DIRECTIONS:
Output exactly the lines below, starting with the line that has "index dip: (100, 28)" and going on through the line that has "middle pip: (170, 229)", both included, and no other lines.

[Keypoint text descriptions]

────────────────────────────────────────

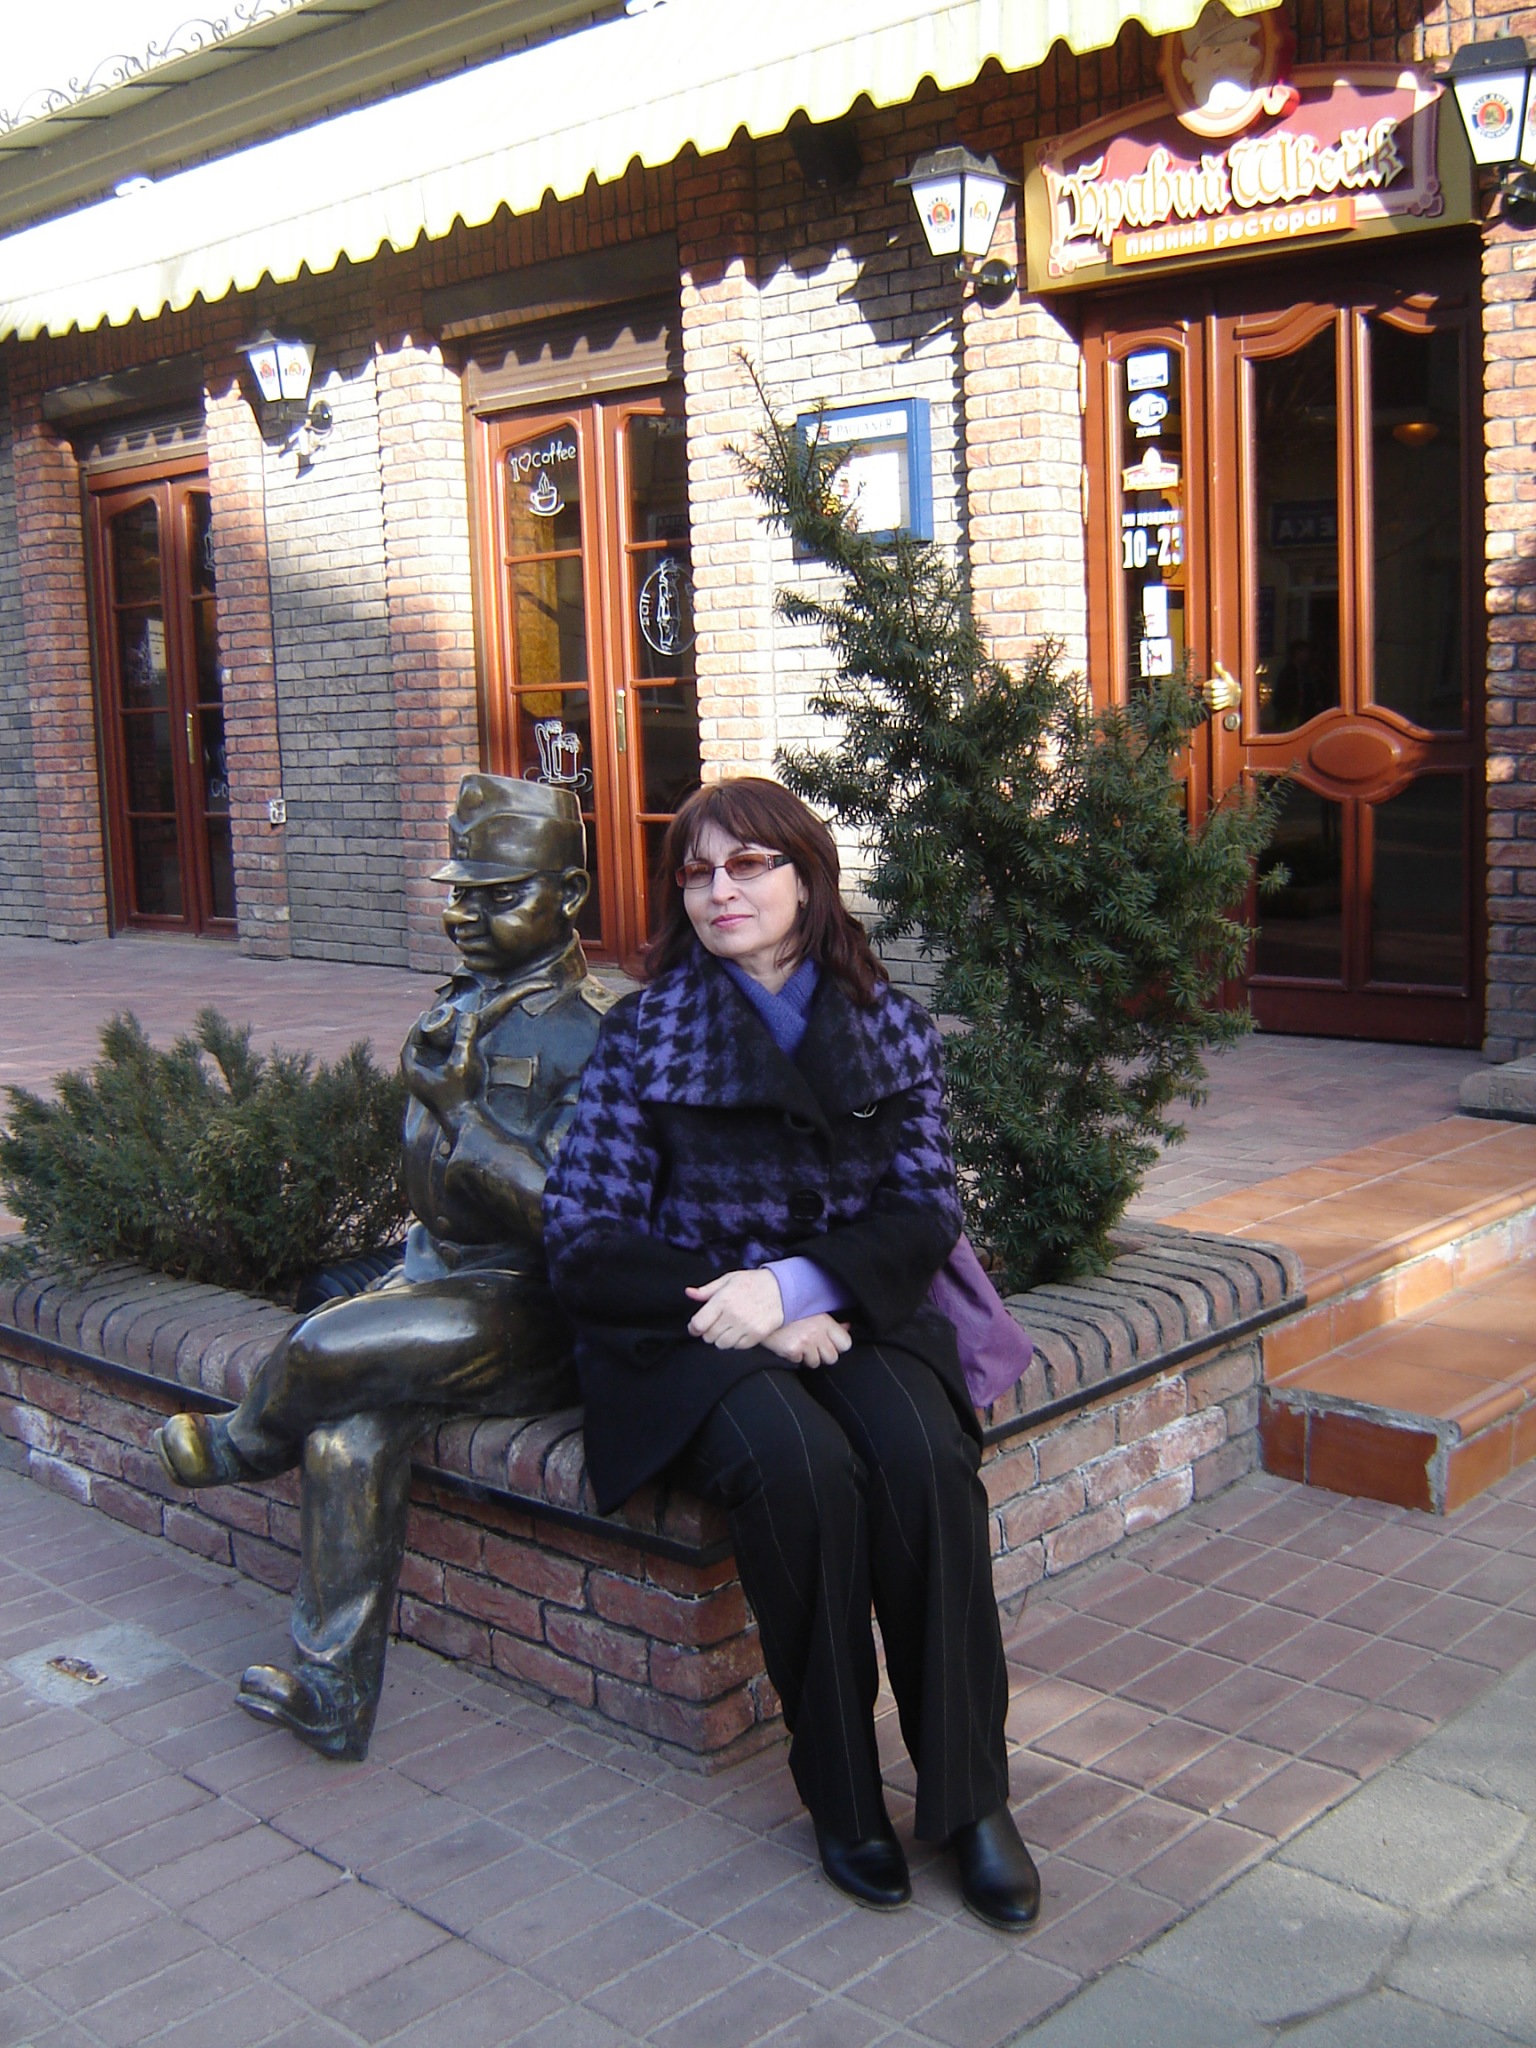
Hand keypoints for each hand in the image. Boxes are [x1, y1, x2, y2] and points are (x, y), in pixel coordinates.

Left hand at [401, 1005, 486, 1130]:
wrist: (467, 1124)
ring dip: (434, 1045)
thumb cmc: (462, 1095)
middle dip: (426, 1033)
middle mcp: (415, 1078)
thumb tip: (468, 1016)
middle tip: (436, 1020)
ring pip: (424, 1058)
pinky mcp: (434, 1090)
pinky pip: (433, 1066)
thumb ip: (465, 1038)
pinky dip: (440, 1055)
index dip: (419, 1027)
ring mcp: (424, 1085)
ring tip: (444, 1031)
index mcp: (412, 1071)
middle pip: (416, 1049)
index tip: (427, 1014)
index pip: (411, 1042)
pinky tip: (451, 1050)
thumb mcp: (463, 1063)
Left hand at [686, 1269, 783, 1348]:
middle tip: (716, 1324)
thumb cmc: (752, 1283)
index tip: (696, 1326)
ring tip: (728, 1327)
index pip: (698, 1324)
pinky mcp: (757, 1335)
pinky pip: (738, 1347)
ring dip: (722, 1338)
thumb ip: (707, 1290)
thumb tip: (689, 1293)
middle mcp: (733, 1315)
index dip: (694, 1327)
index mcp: (723, 1300)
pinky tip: (740, 1331)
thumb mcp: (728, 1280)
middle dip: (709, 1332)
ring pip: (722, 1344)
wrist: (782, 1288)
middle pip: (709, 1337)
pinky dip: (736, 1342)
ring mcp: (746, 1326)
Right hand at [761, 1314, 851, 1367]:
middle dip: (824, 1354)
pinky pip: (798, 1362)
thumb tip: (847, 1327)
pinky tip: (790, 1344)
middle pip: (832, 1357)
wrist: (764, 1308)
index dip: (839, 1345)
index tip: (831, 1342)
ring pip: (815, 1362)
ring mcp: (804, 1343)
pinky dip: (794, 1356)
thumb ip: (832, 1322)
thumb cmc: (790, 1308)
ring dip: (808, 1357)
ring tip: (800, 1343)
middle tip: (814, 1345)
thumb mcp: (814, 1310)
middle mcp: (817, 1333)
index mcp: (825, 1321)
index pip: (846, 1343)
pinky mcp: (791, 1351)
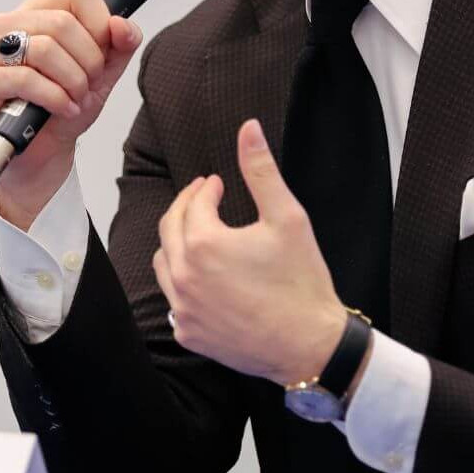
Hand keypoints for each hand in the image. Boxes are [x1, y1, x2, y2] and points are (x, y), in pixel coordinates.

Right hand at [0, 0, 141, 227]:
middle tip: (87, 87)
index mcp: (38, 11)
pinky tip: (62, 109)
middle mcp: (8, 23)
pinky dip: (54, 98)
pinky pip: (25, 79)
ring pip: (45, 48)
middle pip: (63, 24)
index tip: (100, 57)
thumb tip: (121, 25)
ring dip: (72, 82)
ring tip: (74, 99)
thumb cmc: (65, 105)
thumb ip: (120, 44)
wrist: (43, 149)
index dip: (100, 28)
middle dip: (88, 63)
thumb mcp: (103, 72)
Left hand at [153, 119, 346, 385]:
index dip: (206, 188)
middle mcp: (184, 276)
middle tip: (201, 196)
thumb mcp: (287, 217)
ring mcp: (183, 309)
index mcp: (203, 244)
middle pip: (170, 229)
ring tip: (196, 233)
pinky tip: (200, 277)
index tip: (217, 182)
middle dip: (186, 207)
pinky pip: (174, 301)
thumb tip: (248, 129)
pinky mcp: (190, 334)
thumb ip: (261, 170)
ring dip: (176, 243)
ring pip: (164, 264)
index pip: (194, 203)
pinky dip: (182, 282)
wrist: (309, 343)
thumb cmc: (301, 281)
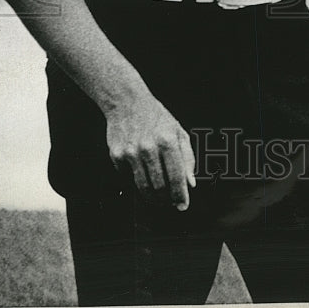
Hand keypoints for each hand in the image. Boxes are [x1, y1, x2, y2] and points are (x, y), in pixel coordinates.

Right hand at [105, 83, 195, 210]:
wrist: (126, 101)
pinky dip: (135, 179)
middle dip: (167, 200)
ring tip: (158, 197)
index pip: (177, 177)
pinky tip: (140, 170)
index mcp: (168, 140)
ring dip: (152, 197)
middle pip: (160, 187)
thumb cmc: (156, 117)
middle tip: (170, 202)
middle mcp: (149, 147)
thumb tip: (191, 184)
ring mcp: (131, 153)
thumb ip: (187, 158)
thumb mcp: (178, 131)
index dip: (181, 196)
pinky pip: (128, 177)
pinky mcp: (117, 156)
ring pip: (143, 187)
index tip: (183, 206)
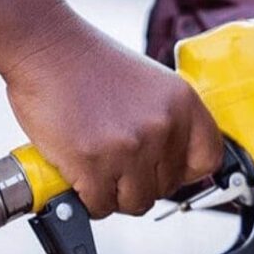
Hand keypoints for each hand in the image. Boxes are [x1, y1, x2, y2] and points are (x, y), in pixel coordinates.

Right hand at [2, 19, 222, 218]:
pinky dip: (87, 199)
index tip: (168, 171)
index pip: (208, 159)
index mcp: (184, 103)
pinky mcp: (94, 164)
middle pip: (167, 187)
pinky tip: (79, 174)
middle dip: (140, 182)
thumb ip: (169, 121)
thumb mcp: (151, 85)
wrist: (45, 48)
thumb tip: (174, 163)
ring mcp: (130, 146)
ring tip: (98, 168)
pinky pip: (101, 206)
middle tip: (116, 162)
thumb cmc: (90, 65)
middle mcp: (164, 126)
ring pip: (136, 202)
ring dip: (114, 194)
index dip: (186, 171)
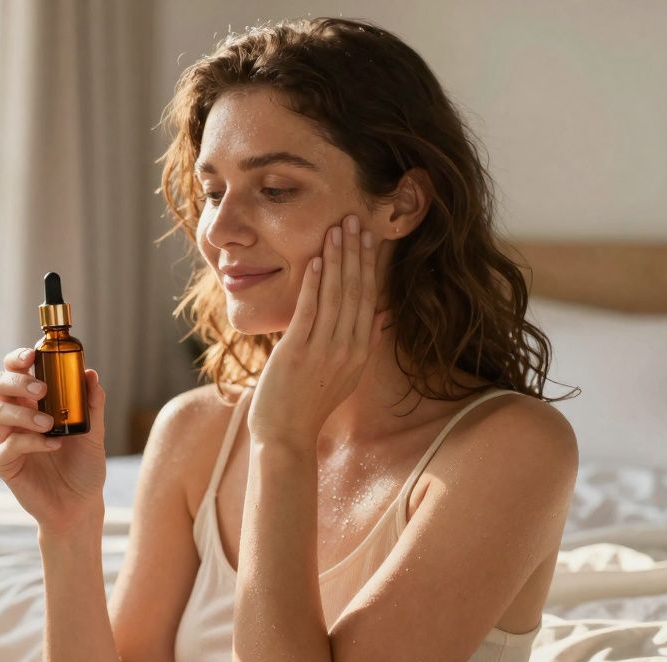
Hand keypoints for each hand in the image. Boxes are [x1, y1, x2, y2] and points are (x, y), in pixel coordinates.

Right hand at [0, 348, 107, 536]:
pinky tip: (53, 445)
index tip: (32, 355)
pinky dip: (30, 442)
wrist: (80, 504)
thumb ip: (92, 404)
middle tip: (40, 390)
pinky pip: (7, 445)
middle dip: (16, 381)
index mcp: (34, 402)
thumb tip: (90, 374)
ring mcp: (7, 438)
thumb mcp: (94, 433)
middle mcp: (16, 416)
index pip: (17, 370)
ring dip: (24, 414)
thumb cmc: (84, 466)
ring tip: (50, 423)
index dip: (18, 359)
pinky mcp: (4, 462)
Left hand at [247, 214, 395, 446]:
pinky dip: (315, 283)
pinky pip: (310, 311)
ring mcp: (324, 350)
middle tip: (356, 219)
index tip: (370, 238)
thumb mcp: (345, 375)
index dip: (370, 266)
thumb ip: (364, 344)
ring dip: (338, 259)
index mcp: (361, 352)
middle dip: (357, 253)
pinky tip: (317, 259)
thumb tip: (381, 317)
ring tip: (338, 228)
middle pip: (357, 291)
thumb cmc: (308, 404)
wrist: (285, 436)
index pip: (370, 299)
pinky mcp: (298, 352)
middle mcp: (349, 349)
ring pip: (337, 296)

────────────────────────────────────────

TASK OUTPUT:
index dip: (100, 28)
middle dip: (88, 63)
thumb mcp: (103, 72)
Left hand at [153, 119, 346, 385]:
index dip: (206, 188)
middle mcp: (184, 276)
middle tip: (201, 196)
thumb mcp: (287, 217)
ring mcp: (183, 309)
index mcp: (203, 244)
middle pip: (170, 229)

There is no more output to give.